I agree with George Will about as often as the Boston Red Sox agree with the New York Yankees, but as the law of broken clocks suggests, we must both be right at least twice a day. Will has recently suggested that conservatives should consider joining the effort to "break up the banks." As a progressive and populist I agree, and today I offer two separate proposals in the spirit of two late and great men, named Lloyd Bentsen and Jack Kemp.
First, regarding the breaking up of banks, let's enact a capital gains tax cut for long-term investors in "too big to fail" banks whose boards and shareholders voluntarily spin off component businesses to effectively restore the Glass-Steagall separation of financial businesses.

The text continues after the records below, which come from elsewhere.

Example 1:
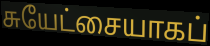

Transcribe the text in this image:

சுயேட்சையாகப்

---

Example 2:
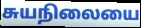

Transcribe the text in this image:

சுயநிலையை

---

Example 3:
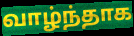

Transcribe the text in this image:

வாழ்ந்தாக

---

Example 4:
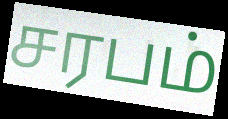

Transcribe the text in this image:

சரபம்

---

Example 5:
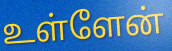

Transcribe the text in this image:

உள்ளேன்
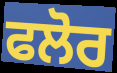
ਫਲੋਰ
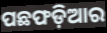
ପଛଫଡ଼ିଆର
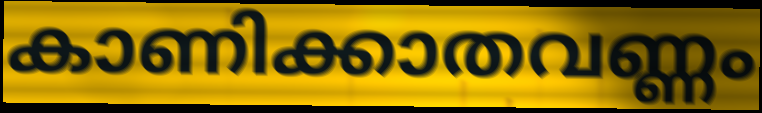
കാണിക്കാതവണ്ണം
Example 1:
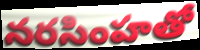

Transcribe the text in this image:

నరసింహతో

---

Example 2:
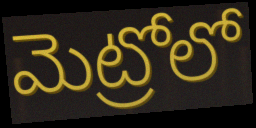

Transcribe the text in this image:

మెట్రోలో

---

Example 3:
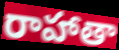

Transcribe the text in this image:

రాహాతా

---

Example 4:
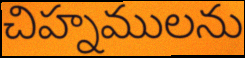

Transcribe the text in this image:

చిహ్నములను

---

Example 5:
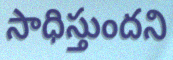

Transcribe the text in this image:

సాధిస్తుందని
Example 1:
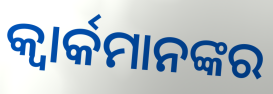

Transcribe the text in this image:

କ୍ୱାର୍କମାନଙ୍କର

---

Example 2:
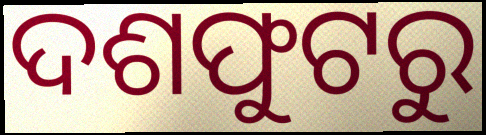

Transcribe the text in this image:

ଦଶଫୁଟରୁ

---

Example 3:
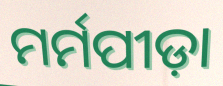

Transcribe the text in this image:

ମର୍ମପୀଡ଼ା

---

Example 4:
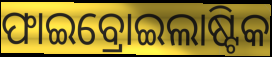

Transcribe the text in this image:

ଫାଇବ୍ରୋଇଲାଷ୍ଟିକ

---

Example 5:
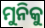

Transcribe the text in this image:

ମୁନିକୁ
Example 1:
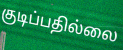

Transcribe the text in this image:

குடிப்பதில்லை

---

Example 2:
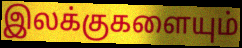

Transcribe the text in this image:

இலக்குகளையும்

Second, regarding the repatriation of American multinational corporate finances that are currently sitting abroad, which could bring back to America up to $2 trillion, let's enact a tax holiday contingent on participating companies increasing their net American employment by 5 to 10 percent.
On the matter of banks, I have long argued that Glass-Steagall should be reenacted. But let's be honest -- the probability of the Glass-Steagall law being reenacted any time soon is lower than the probability that the College of Cardinals will summon Lance Armstrong to Vatican City to succeed Pope Benedict. But:
What would happen if the president and Congress, Democratic progressives and Republican conservatives were to all agree on a private-sector solution that would use the tax code to incentivize the rationalization of financial assets to achieve the widely favored concept of protecting consumers, investors and taxpayers from banks that are too big to fail, too big to understand, too big to manage, too big to indict and too big to govern?

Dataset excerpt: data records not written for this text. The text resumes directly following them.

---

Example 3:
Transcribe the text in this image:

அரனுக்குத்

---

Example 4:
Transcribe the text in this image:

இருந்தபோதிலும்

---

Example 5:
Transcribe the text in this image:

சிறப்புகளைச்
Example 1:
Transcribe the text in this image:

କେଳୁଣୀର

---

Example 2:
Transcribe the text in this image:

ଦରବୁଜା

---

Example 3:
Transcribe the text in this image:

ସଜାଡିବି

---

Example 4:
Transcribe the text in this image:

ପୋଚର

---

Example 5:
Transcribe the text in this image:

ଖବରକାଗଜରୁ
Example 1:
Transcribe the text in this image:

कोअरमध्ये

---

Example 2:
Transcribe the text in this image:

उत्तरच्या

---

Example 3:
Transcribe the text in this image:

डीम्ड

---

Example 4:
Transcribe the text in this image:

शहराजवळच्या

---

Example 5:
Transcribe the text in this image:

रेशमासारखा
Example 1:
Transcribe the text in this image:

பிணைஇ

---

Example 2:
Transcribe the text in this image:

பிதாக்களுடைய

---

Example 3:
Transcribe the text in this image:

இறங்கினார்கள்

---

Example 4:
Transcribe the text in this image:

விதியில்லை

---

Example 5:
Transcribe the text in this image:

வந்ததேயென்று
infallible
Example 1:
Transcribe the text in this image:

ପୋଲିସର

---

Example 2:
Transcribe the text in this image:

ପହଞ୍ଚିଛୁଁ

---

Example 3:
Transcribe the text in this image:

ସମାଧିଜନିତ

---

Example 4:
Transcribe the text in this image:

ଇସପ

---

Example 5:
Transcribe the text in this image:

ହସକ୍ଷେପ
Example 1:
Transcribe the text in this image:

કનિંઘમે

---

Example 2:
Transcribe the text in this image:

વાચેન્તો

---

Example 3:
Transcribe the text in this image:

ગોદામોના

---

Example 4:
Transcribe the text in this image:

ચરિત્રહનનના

What would happen, first, is that many of these assets would have more shareholder value as spin-off assets, owned and traded independently, than as indecipherable cogs in gigantic corporate blobs that create dangers and inefficiencies.
And then: Wall Street firms, large institutional investors, pension funds, private-equity funds, 401(k) managers and mutual fund holders would start calling CEOs and board members and suggesting that the rising tide of spin-off valuation could lift the boats of all investors large and small.
And then: Company insiders would be consulting with their wives and husbands about how they could spend the money created by the new value of their spin-off holdings (insider stock grants and options are not the noblest aspect of American capitalism).
And then: Someone in Congress would consult the congressional Joint Tax Committee, which might well suggest that a lower capital gains tax, levied on a higher volume of transactions on assets of higher net value, could bring more revenue and deficit reduction than a higher tax on fewer sales of lower priced assets.
In this scenario, some assets would be revealed as deserving lower value, which is what capitalism and markets are about. The spotlight shined on poorly performing assets would improve their management and efficiency.
Similar logic could be applied to enacting lower taxes for the repatriation of foreign-held assets tied to significant increases in domestic employment, which is what companies promise they will do anyway with repatriated funds. Because previous such promises have not been honored, requiring certification of employment gains would be necessary to create a program that repatriates jobs along with profits, and repatriates prosperity for the nation along with profits for the companies, rather than subsidizing and rewarding the exportation and destruction of American jobs.
We cannot know for certain whether Lloyd Bentsen and Jack Kemp would support these ideas, but we know for certain they would be working overtime to break through our gridlock with innovative economic ideas to create new wealth, jobs and prosperity.